Posts tagged ‘Marketing Metrics’

This week one of our site editors received an email from a junior PR person asking for the site’s ad rate. The reason for the email dawned on me only after a while: this publicist was determining the ad value equivalent of a recent PR campaign, one component of which was a successfully pitched story on our site.

Advertising value equivalency (or AVE) is one of those things I’d read about, and even written about a bit, but had never seen in the wild. I’m sure I’ve been complicit in many a PR scheme, though no publicist has ever asked me for my publication’s ad rate. The fact that it’s happening in 2010 is mindblowing. PR, after all, is on the way up. Among the constant reminders that we live in a media-made world are the facts that Britain’s new prime minister is a former PR executive and more and more corporate activity seems to be judged by the amount of PR — or earned media — it gets. That goes double for the corporate activity known as advertising.

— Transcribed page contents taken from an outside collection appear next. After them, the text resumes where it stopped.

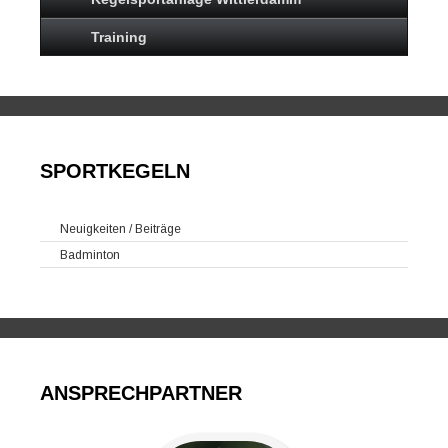
Training
SPORTKEGELN
Neuigkeiten / Beiträge
Badminton
ANSPRECHPARTNER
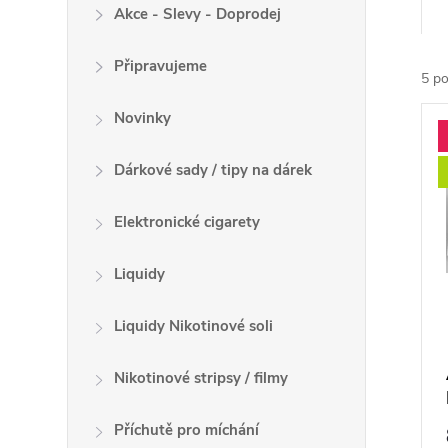
a
Akce - Slevy - Doprodej
z
Připravujeme
e
5
po
n
V
Novinky
í
ý
p
p
Dárkové sady / tipy na dárek
r
i
o
s
Elektronické cigarety
d
p
u
r
Liquidy
k
o
t
Liquidy Nikotinové soli
d
ů
u
Nikotinové stripsy / filmy
k
t
Příchutě pro míchání
ů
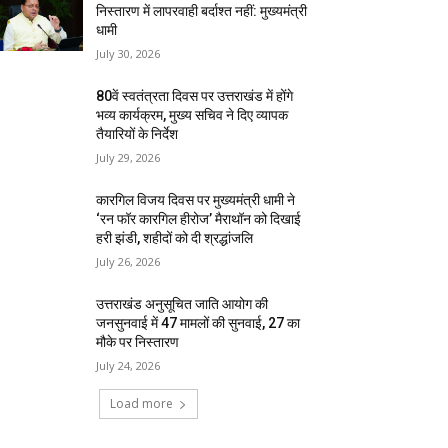
निस्तारण में लापरवाही बर्दाश्त नहीं: मुख्यमंत्री
धामी
July 30, 2026
80वें स्वतंत्रता दिवस पर उत्तराखंड में होंगे
भव्य कार्यक्रम, मुख्य सचिव ने दिए व्यापक
तैयारियों के निर्देश
July 29, 2026
कारगिल विजय दिवस पर मुख्यमंत्री धामी ने
‘रन फॉर कारगिल हीरोज’ मैराथॉन को दिखाई
हरी झंडी, शहीदों को दी श्रद्धांजलि
July 26, 2026
उत्तराखंड अनुसूचित जाति आयोग की
जनसुनवाई में 47 मामलों की सुनवाई, 27 का
मौके पर निस्तारण
July 24, 2026
Load more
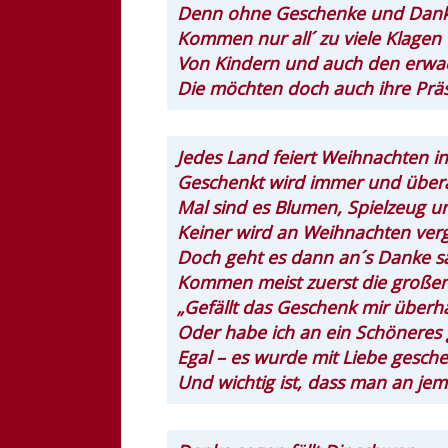
Denn ohne Geschenke und Dank
Kommen nur all´ zu viele Klagen
Von Kindern und auch den erwa
Die möchten doch auch ihre Prä
Jedes Land feiert Weihnachten in
Geschenkt wird immer und überall
Mal sind es Blumen, Spielzeug u
Keiner wird an Weihnachten ver
Doch geht es dann an´s Danke s
Kommen meist zuerst die großen
„Gefällt das Geschenk mir überh
Oder habe ich an ein Schöneres 
Egal – es wurde mit Liebe gesche
Und wichtig ist, dass man an je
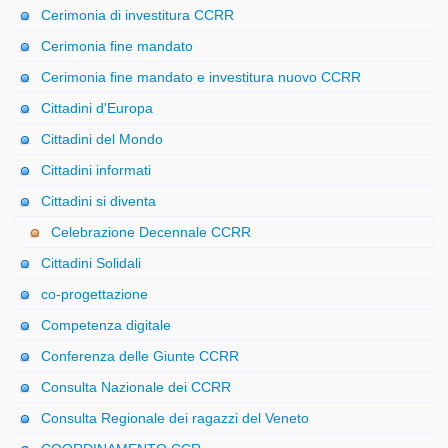
Cerimonia di investitura CCRR
Cerimonia fine mandato
Cerimonia fine mandato e investitura nuovo CCRR
Cittadini d'Europa
Cittadini del Mondo
Cittadini informati
Cittadini si diventa
Celebrazione Decennale CCRR
Cittadini Solidali
co-progettazione
Competenza digitale
Conferenza delle Giunte CCRR
Consulta Nazionale dei CCRR
Consulta Regionale dei ragazzi del Veneto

So to try and develop a correlation between the two just seems strange, all the more so when you look under the hood of ad equivalency. How the metric is applied varies wildly, but it’s generally based on a simple concept: What would news coverage have cost if it were purchased as an ad buy of comparable space (or time.) For years, the metric’s had PR people measuring column space in newspaper clippings mentioning their clients, counting seconds of TV news broadcasts, and, now, guesstimating online impressions in an effort to determine a reach. That reach is then multiplied by ad rates plucked from media kits. It doesn’t matter for the sake of the exercise that in practice those rates get discounted in negotiation. As you can imagine, this kind of conjuring results in inflation that Zimbabwe would look at in awe.